Three fallen trees had been used to bridge the plant-rot foam. I crossed it and started up the steepest part of the hill. In the dark loam, I could see impressions of enormous hooves. Superimposed over them, I saw smallish clawed footprints and then a few larger and more slender footprints. Judging by size and relative depth, whatever the creatures that lay rotting had been, formidable would have been an understatement when applied to them.
Coming up over the lip of the hill, I saw a scene that explained to me Crowley’s anger. Warfare is death and destruction, but too often gets remembered in terms of a person’s heroism in the face of brutal chaos. Memorials are raised to the innocent dead, and heroes are remembered with ceremonies, but the sheer cost in life that results from a war is difficult to quantify and so incomprehensible that memorializing it defies even the most talented artisan.
Rotting plant-stuff the color of peppers long gone bad covered the compound like a lake of pea-soup vomit.
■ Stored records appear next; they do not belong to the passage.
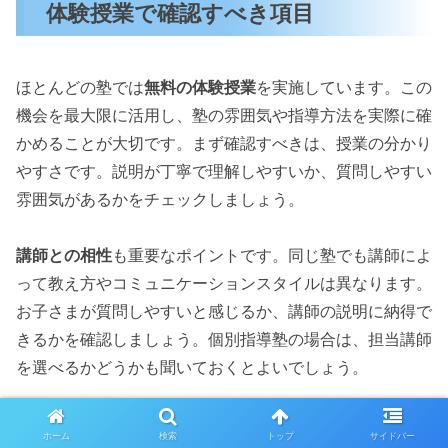
体験授業で確認すべき項目
ほとんどの塾では
無料の体験授業
を実施しています。この
機会を最大限に活用し、塾の雰囲気や指導方法を実際に確
かめることが大切です。まず確認すべきは、授業の分かり
やすさです。説明が丁寧で理解しやすいか、質問しやすい
雰囲気があるかをチェックしましょう。
講師との相性
も重要なポイントです。同じ塾でも講師によ
って教え方やコミュニケーションスタイルは異なります。
お子さまが質問しやすいと感じるか、講師の説明に納得で
きるかを確認しましょう。個別指導塾の場合は、担当講師
を選べるかどうかも聞いておくとよいでしょう。
クラスの雰囲気や生徒の様子
も観察することをおすすめし
ホーム
検索
トップ
サイドバー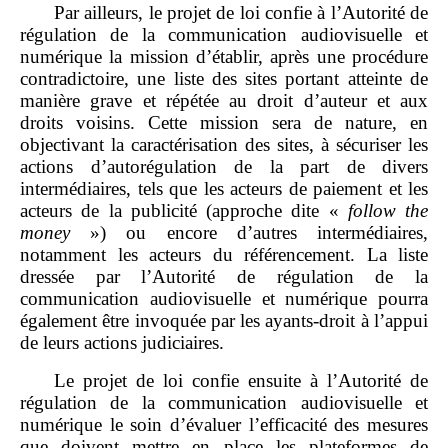
Par ailleurs, le projet de loi confie à l’Autorité de
régulation de la communication audiovisuelle et
numérique la mission d’établir, après une procédure
contradictoire, une liste des sites portant atteinte de
manière grave et répétée au droit d’auteur et aux
droits voisins. Cette mission sera de nature, en
objectivant la caractérisation des sites, à sécuriser les
actions d’autorégulation de la part de divers
intermédiaires, tels que les acteurs de paiement et les
acteurs de la publicité (approche dite «
follow the
money
») ou encore d’autres intermédiaires,
notamment les acteurs du référencement. La liste
dressée par l’Autorité de régulation de la
communication audiovisuelle et numérique pourra
également être invoquée par les ayants‑droit à l’appui
de leurs actions judiciaires.
Le projet de loi confie ensuite à l’Autorité de
régulation de la communication audiovisuelle et
numérique le soin d’évaluer l’efficacité des mesures
que doivent mettre en place les plateformes de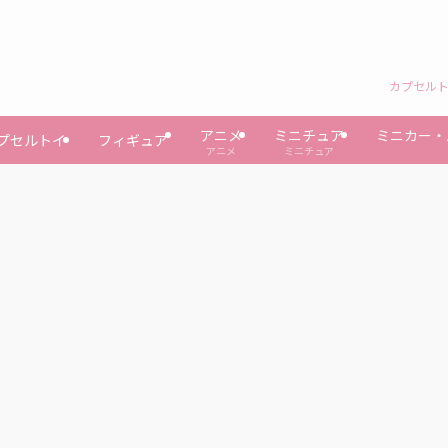
カプセルト
アニメ
ミニチュア
ミニカー・
プセルトイ
フィギュア
アニメ
ミニチュア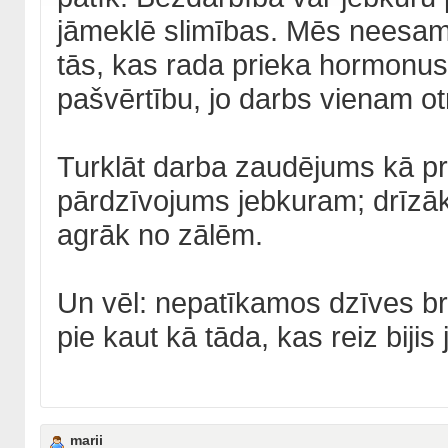
jāmeklē slimības. Mēs neesam 
tās, kas rada prieka hormonus
pašvērtību, jo darbs vienam ot
Turklāt darba zaudējums kā pr
pārdzīvojums jebkuram; drīzāk 
agrāk no zālēm.
Un vēl: nepatīkamos dzīves brī
pie kaut kā tāda, kas reiz biji
marii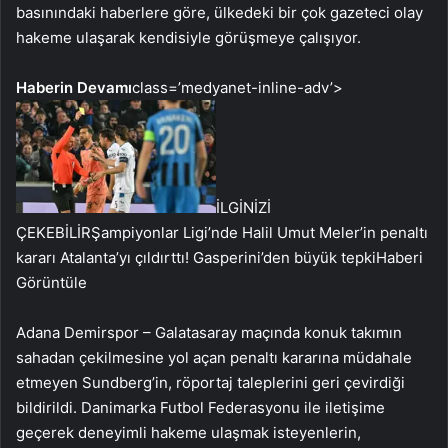
basınındaki haberlere göre, ülkedeki bir çok gazeteci olay
hakeme ulaşarak kendisiyle görüşmeye çalışıyor.
Haberin Devamı
class=’medyanet-inline-adv’>
İLGİNİZİ
ÇEKEBİLİR
Şampiyonlar Ligi’nde Halil Umut Meler’in penaltı
kararı Atalanta’yı çıldırttı! Gasperini’den büyük tepki
Haberi
Görüntüle
Adana Demirspor – Galatasaray maçında konuk takımın
sahadan çekilmesine yol açan penaltı kararına müdahale
etmeyen Sundberg’in, röportaj taleplerini geri çevirdiği
bildirildi. Danimarka Futbol Federasyonu ile iletişime
geçerek deneyimli hakeme ulaşmak isteyenlerin,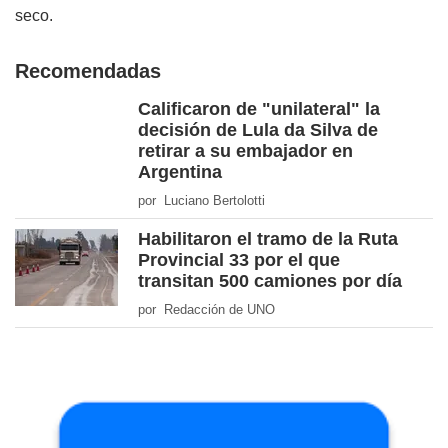
seco.
Recomendadas
Calificaron de "unilateral" la
decisión de Lula da Silva de
retirar a su embajador en
Argentina
por Luciano Bertolotti
Habilitaron el tramo de la Ruta
Provincial 33 por el que
transitan 500 camiones por día
por Redacción de UNO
Big and little chunks of things floated in it like islands fighting off its destructive tide. Men waded through it, dragging yet other men from the clinging gelatin with great sucking sounds. A quick check determined whether the rescued man was alive or dead, and his status determined if he was placed on a stretcher for immediate evacuation or left lying in a line with the other dead men.
The swampy miasma choked me and made my eyes water. Just looking at the battlefield, I could tell how things ha
d gone. Ryuhito’s troops had advanced, been stopped and slowly driven back, but not before inflicting incredible casualties among the defenders. Sharpened stakes stuck up out of the slime and toppled piles of sandbags marked where defenses had once stood. And, between the stakes and the fortifications, at the thickest part of the slime sea, four huge islands lay dead.
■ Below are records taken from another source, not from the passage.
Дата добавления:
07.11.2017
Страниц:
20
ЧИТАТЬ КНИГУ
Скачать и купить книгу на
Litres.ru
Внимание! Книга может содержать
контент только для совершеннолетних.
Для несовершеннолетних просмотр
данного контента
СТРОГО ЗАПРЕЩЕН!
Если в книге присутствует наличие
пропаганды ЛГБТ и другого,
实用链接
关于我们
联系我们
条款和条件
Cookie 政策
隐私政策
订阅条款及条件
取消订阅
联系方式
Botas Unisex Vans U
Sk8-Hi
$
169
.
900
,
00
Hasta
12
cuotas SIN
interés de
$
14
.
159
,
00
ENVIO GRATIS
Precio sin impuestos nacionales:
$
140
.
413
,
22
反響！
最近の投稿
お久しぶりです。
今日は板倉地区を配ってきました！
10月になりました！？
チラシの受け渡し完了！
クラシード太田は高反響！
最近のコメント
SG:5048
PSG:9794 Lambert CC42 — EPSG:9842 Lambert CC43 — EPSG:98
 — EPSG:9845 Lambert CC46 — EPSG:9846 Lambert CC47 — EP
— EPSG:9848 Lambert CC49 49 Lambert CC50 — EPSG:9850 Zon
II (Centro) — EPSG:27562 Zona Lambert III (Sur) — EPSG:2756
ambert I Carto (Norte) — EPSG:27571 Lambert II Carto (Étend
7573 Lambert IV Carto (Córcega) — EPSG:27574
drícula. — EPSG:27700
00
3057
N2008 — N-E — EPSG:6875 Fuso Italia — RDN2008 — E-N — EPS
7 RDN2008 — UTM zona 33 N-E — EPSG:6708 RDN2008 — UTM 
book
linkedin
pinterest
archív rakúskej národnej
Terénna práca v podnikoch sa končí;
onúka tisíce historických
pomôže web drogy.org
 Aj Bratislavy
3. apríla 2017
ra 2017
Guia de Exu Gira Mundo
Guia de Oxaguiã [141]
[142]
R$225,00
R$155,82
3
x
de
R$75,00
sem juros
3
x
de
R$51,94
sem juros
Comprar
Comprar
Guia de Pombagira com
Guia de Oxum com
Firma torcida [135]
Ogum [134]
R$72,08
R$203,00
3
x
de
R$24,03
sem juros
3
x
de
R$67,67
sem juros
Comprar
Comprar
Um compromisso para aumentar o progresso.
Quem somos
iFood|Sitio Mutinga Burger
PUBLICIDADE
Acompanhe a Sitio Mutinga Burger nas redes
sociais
I recognized the Plutonians from the one visit I had made to their home dimension. At that time, they had seemed incredibly big and powerful, but lying on their sides, their blood mixed with streaks of green foam, they were pitiable. I had no doubt that their strength had won the day. I knew, from some of the preliminary plans we had knocked about, that a half-dozen Plutonians were the minimum number we had thought about using, which meant, at worst, we had suffered 66% fatalities.
Looking at the pile of human bodies, I knew that estimate might be light for creatures as fragile as me. “Do you have numbers?”
Crowley nodded curtly. “Plutonians: 100% casualties, 66% dead. Myrangeikki: 100% casualties, but it is only a minor wound. Vetha is off in Plutonia tending the two injured Plutonians and expects them to recover. Humans: 99.5% casualties, 70% fatalities. The remaining 30% require medical attention. The Internal Defense Cadre troops came through the best; the fatalities are mostly our workers.” The shadow man opened his arms wide. “I’m the only person who did not get hurt.”
“You know better than buying into survivor’s guilt.”
“Yes, dammit, I do know better than that.” The shadow man folded his arms into the silhouette of his chest. “I know I survived because I have training and experience. I also know that I survived because the Yidam and Will Raven both dealt with things that could have killed me. I owe them my life, and they’re dead. And now, with all this, there is no way to make their sacrifices count for anything.”
I frowned. “We can get more people, can’t we? We have no need to abandon the plan, do we?”